▶ _Exercise requirements_: Whenever a line in the entries includes the word "index", copy that line out.

▶ _Records shown_:
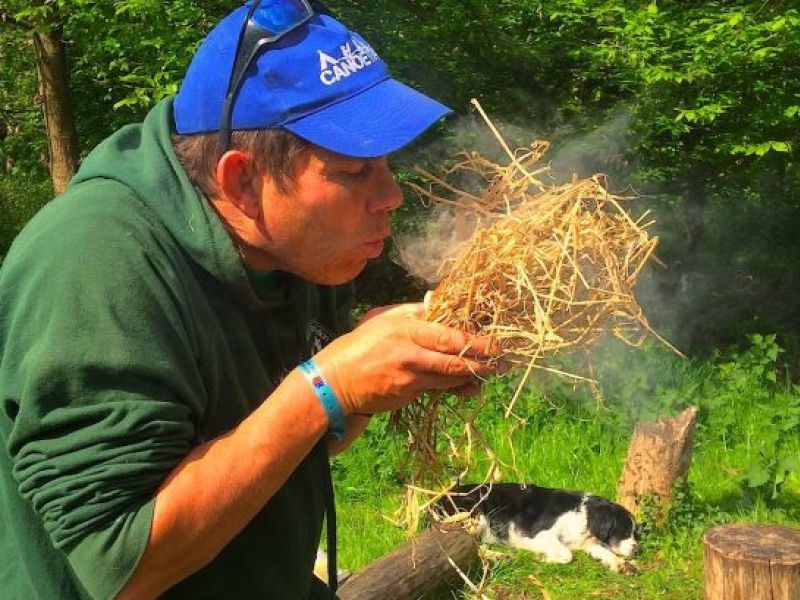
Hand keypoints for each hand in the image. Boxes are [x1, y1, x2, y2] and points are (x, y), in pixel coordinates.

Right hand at [313, 303, 498, 414]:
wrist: (335, 381)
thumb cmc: (360, 345)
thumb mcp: (383, 318)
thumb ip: (413, 311)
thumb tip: (439, 301)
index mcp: (406, 329)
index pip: (449, 336)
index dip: (476, 341)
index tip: (495, 342)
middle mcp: (410, 353)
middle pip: (455, 359)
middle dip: (484, 361)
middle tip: (504, 362)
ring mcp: (409, 377)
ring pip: (450, 378)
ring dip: (474, 377)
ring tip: (493, 373)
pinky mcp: (407, 395)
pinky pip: (437, 390)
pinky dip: (455, 388)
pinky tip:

▶ _Result of this task_:
index mcp: (406, 329)
index pip: (449, 336)
index dip: (476, 341)
index tip: (495, 342)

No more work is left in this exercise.